Photo by @sonjalangford on Unsplash
Photo by @sonjalangford on Unsplash

Time Series Analysis Basics - Stationarity

2019-10-27 4-minute read

I was in a meeting this week with a software company, and came across a machine learning technique that I wasn’t too familiar with, ARIMA. Instinctively, I wanted to look it up and make a short post about it with an easy example. But it turns out that there was a lot of stuff that I needed to know before even approaching this concept. I despise long posts explaining things, so, I think it’s best to split up this whole ARIMA thing into small chunks.

What is ARIMA????

Figure 1: What is ARIMA????

ARIMA stands for “AutoRegressive Integrated Moving Average”. What does that even mean in English? It’s basically a technique used to determine future value of something in a time-series. Think of stock prices or number of passengers in an airline company.

But hey! Let’s not get too ahead of ourselves. We first need to know a thing or two about time serieses. (Matty’s probably triggered by that word if he’s reading this) A time series needs to be stationary for us to even do any sort of analysis.

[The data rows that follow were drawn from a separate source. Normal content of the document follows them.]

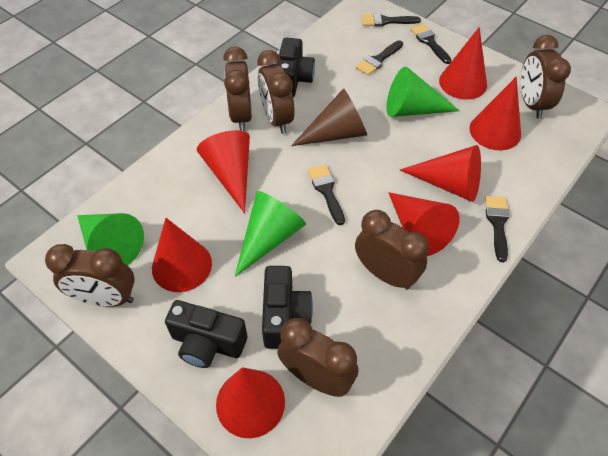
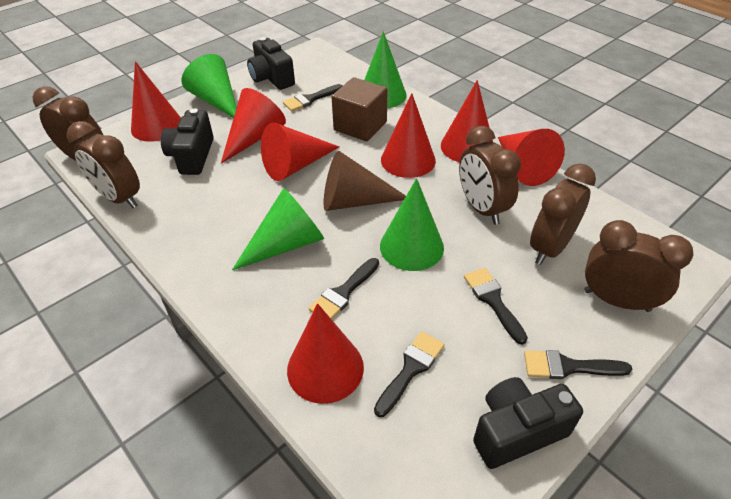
brown clock: 6 -> 5
brown cube: 0 -> 1
green cone: 3 -> 4

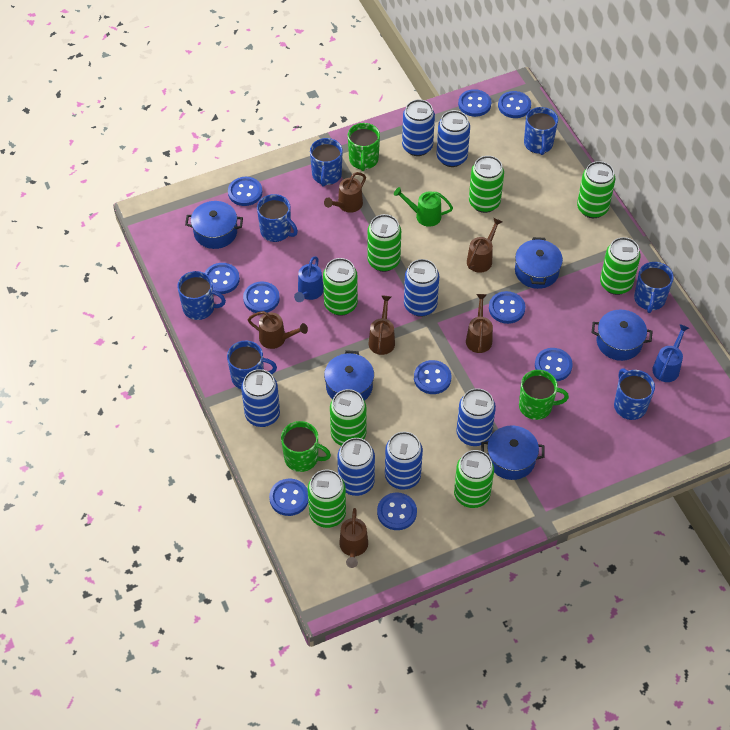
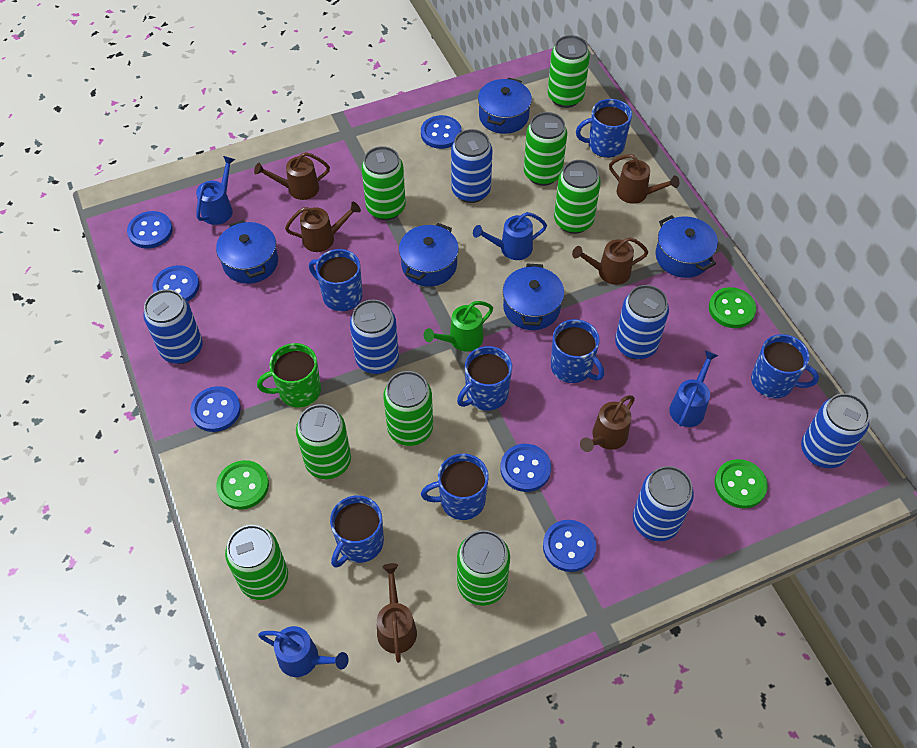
blue button: 10 -> 6
blue can: 7 -> 6
blue watering can: 2 -> 4
green button: 0 -> 3
green mug: 3 -> 1

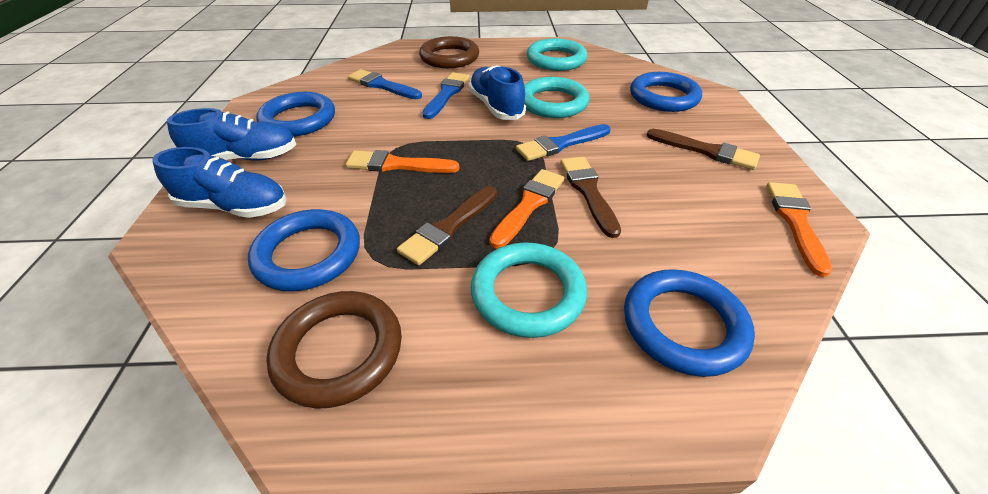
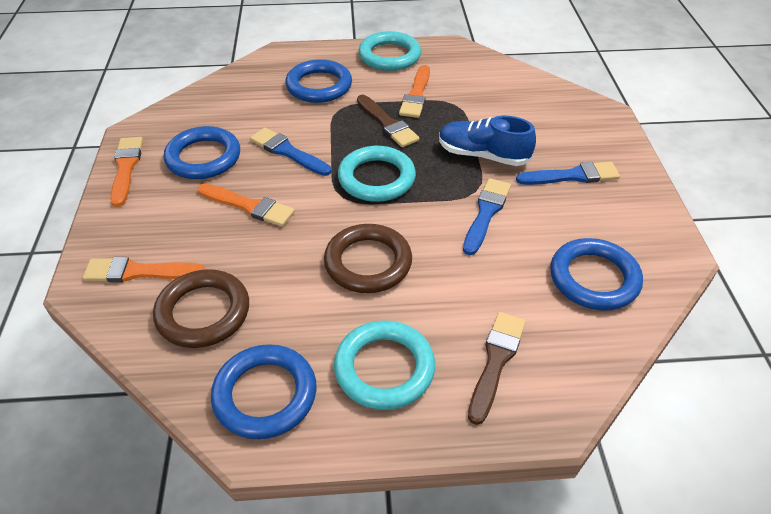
blue shoe: 3 -> 1
brown brush: 3 -> 2
orange brush: 3 -> 4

I’m gonna just focus on explaining this today.

Stationarity

Stationarity is just a fancy word for saying that data must have:

1. Constant mean over time (or average, if you prefer)

par(mfrow=c(1,2))

x <- seq(0,8*pi,length.out=100)
y <- sin(x)
constant <- plot(x, y, type="l",
                 main = "Graph 1", xlab = "Time", ylab = "")
not_constant <- plot(x, y+x, type = "l",
                     main = "Graph 2", xlab = "Time", ylab = "")

See how the first graph (sine wave) is centered around the mean of 0, and the second one doesn’t really have a common mean. No matter which intervals you pick from the first graph, the mean will be 0, but you can’t say the same with the second graph, as it depends on which interval you pick along the x-axis.

2. Constant variance over time (how much the data fluctuates)

This one’s pretty easy. Variance essentially means what is the difference between the peak and the trough of a period, or high and low. You want this to be consistent, whichever time period you pick.

par(mfrow=c(1,2))

x <- seq(0,8*pi,length.out=100)
y <- sin(x)
t <- seq(0:4)
y_ <- t/x * sin(x * t) 
constant <- plot(x, y, type="l",
                 main = "Graph 1", xlab = "Time", ylab = "")
not_constant <- plot(x, y_, type = "l",
                     main = "Graph 2", xlab = "Time", ylab = "")

The first graph shows a constant variance whereever you look at, but you can’t say the same with the second graph. Period between 0 & 3 is way larger than 10 & 13.

3. Covariance of two values that is independent of time

Covariance is just how one variable moves with another variable. Using a stock example, it is how price at t moves in relation to price at t-1. If they are independent of time, the change should be the same where ever you look at.

par(mfrow=c(1,2))

x <- seq(0,8*pi,length.out=100)
f <- x/pi
y <- sin(x)
y_ <- sin(2*pi*f*x)

constant <- plot(x, y, type="l",
                 main = "Graph 1", xlab = "Time", ylab = "")

not_constant <- plot(x, y_, type = "l",
                     main = "Graph 2", xlab = "Time", ylab = "")

You’ll notice in the second graph (don’t ask me what it is, I just played around with the stuff I found on stackoverflow 😅), that the density of the waves are irregular, depending on where you look in the x-axis. This is what happens when the covariance of two variables (or price of a stock at t and t-1) is dependent on time. The interval between 5 & 10 is very different from that of 20 & 25 in the second graph, whereas it doesn’t change at all in the first graph.

BYE

Figure 2: BYE

There you have it y’all, that wasn’t so bad eh? Now that we covered the necessary requirements of a time series analysis, we’ll look at some other interesting things.